Thursday, September 18, 2014



A hole in our democratic protections

There's been a couple of stories in the media over the last few days about voting by the intellectually disabled, focusing on the risk of abuse. The right, as always, are using this as an argument to limit the franchise by imposing a competency test (at which point we should keep in mind that many of them are quite open in their belief that anyone who doesn't vote for ACT is literally insane and cannot be trusted to vote "properly"). Meanwhile, they've missed the bigger problem:

In Hamilton, Bupa Rossendale and Dementia Care Hospital manager Adriana Ciolpan said their 90 residents were deemed incompetent by medical professionals and could not vote.

"Medically, they are not deemed able to vote. They are all under power of attorney," Ciolpan said.

"We follow legal requirements.

"We can't make them vote. We cannot accept voting papers for them because we don't want someone else to abuse them. They have been deemed incompetent and that's a legal document," she said.

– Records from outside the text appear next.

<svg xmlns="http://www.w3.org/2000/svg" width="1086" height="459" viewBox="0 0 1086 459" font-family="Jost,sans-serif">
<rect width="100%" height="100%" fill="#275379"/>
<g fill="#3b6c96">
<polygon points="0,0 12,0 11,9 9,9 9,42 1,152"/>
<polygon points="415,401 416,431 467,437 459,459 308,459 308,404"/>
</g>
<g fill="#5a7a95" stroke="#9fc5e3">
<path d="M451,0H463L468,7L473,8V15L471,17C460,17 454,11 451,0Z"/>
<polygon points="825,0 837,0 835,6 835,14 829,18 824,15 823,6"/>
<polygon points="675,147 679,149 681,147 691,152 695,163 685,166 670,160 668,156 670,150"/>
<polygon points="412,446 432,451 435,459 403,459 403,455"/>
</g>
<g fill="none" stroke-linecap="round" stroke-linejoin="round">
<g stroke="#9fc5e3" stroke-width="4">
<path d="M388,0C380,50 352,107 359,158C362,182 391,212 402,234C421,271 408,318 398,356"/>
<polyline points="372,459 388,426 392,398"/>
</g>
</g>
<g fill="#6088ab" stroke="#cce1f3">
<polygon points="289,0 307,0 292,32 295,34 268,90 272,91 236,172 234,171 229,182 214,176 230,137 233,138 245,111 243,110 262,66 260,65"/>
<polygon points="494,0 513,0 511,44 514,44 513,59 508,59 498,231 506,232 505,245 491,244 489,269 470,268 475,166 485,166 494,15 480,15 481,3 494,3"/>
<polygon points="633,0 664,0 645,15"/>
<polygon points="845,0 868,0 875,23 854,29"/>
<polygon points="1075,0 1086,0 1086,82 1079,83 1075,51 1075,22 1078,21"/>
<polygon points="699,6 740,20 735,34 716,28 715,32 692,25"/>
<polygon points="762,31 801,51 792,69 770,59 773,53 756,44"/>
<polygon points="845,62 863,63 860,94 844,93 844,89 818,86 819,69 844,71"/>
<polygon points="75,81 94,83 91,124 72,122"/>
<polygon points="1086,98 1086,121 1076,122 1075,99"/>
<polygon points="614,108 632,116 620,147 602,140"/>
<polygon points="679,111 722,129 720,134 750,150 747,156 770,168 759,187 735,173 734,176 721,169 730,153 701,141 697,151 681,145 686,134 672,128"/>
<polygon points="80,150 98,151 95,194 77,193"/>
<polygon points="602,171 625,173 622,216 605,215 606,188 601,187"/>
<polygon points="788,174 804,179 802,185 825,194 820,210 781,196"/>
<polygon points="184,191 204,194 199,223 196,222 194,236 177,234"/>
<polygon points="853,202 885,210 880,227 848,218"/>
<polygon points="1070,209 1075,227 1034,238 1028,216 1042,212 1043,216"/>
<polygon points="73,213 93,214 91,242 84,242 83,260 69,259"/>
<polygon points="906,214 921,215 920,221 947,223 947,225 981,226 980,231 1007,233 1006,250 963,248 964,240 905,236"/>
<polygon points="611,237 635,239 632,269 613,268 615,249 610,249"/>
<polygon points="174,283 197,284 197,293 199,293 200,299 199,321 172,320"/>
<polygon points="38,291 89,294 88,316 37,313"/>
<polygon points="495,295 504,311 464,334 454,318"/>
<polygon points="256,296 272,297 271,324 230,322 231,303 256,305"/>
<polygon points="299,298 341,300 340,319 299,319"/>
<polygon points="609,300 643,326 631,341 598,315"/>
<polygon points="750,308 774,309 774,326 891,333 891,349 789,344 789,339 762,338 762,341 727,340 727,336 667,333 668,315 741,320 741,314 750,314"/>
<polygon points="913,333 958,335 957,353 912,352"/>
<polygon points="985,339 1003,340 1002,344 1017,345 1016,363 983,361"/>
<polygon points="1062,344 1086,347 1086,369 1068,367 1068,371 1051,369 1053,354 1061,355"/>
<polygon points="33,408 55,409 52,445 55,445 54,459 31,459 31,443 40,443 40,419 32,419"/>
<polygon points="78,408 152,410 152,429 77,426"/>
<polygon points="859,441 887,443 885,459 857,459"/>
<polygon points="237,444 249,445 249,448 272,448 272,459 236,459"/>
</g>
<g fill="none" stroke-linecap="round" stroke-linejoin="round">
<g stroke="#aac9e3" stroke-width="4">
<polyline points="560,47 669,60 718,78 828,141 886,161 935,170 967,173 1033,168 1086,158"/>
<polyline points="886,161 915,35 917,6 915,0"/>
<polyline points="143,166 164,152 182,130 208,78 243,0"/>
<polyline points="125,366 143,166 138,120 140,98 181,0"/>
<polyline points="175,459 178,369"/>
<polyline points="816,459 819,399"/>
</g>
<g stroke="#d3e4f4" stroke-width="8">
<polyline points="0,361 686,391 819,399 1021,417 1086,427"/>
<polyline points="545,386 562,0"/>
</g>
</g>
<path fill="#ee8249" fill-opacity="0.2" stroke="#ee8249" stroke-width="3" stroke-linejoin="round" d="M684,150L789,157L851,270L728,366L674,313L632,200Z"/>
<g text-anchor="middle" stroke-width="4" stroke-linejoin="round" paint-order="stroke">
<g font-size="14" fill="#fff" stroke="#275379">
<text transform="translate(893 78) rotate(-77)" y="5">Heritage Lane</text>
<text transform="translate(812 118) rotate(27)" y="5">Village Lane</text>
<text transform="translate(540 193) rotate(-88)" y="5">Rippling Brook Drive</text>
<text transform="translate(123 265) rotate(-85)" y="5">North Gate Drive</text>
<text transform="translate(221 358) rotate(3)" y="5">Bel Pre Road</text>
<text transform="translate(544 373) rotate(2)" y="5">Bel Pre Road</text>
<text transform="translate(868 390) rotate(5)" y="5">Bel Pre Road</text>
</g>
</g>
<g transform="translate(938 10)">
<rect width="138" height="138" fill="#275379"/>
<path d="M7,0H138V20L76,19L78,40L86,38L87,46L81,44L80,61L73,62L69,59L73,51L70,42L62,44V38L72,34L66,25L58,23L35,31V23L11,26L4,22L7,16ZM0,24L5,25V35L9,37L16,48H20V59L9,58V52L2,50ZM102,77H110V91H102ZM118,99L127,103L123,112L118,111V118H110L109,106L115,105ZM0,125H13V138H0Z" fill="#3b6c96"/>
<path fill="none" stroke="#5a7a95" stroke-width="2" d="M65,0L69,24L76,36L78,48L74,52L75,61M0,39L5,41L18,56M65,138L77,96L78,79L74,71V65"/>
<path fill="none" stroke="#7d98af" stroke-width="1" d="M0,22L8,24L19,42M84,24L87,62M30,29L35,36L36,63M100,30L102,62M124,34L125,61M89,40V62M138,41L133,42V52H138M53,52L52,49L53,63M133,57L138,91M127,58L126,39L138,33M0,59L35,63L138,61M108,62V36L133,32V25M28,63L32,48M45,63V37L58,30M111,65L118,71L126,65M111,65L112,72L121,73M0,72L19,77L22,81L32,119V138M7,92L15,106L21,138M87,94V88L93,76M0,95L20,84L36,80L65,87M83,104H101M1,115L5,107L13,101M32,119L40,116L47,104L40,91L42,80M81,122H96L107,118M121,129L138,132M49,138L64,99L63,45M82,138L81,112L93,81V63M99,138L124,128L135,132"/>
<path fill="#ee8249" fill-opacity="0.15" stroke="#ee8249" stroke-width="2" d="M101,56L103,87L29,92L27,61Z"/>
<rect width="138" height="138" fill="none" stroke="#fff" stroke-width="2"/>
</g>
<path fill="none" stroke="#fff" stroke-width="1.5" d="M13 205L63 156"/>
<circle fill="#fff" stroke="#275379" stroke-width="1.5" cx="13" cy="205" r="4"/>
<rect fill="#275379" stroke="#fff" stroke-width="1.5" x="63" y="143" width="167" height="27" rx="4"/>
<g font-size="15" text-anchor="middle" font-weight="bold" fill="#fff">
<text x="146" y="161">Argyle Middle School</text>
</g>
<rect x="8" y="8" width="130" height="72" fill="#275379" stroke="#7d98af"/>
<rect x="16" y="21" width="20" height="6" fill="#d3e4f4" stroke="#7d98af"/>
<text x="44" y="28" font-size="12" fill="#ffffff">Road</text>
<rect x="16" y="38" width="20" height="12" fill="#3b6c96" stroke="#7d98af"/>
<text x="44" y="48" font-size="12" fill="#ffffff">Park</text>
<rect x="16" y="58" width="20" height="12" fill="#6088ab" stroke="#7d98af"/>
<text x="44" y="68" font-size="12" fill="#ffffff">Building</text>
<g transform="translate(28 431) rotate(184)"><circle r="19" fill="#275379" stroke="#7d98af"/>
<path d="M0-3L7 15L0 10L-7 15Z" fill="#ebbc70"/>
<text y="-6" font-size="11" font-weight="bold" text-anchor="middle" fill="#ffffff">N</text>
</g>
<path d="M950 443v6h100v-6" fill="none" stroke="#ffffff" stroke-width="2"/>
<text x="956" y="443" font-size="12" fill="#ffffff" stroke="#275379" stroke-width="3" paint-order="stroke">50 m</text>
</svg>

"All the letters we receive, we send them back saying they're incompetent and can't vote. It should be the same everywhere," Ciolpan said. "But if they are not deemed incompetent by a doctor, we cannot stop them from voting."


Andrew Geddis thinks this is OK because those affected lack the requisite intention to vote. Which may or may not be true depending on the particular individual. But there's also the fact that electoral enrolment is compulsory and failing to do so is a crime. And by doing this, this hospital is making criminals of its residents.

And this exposes a bigger problem. I looked in vain for a clause in the Electoral Act which made preventing someone from registering to vote a crime, and could not find one. And this is a huge hole in our democratic protections. We rightly protect the right to vote with the secret ballot and protection from intimidation; we do this because in the past the rich have threatened to punish the poor for voting against them, or for voting at all. But they don't need to do any of that if they can just stop you from registering as an elector. Clearly, we need to protect the right to register in the same way.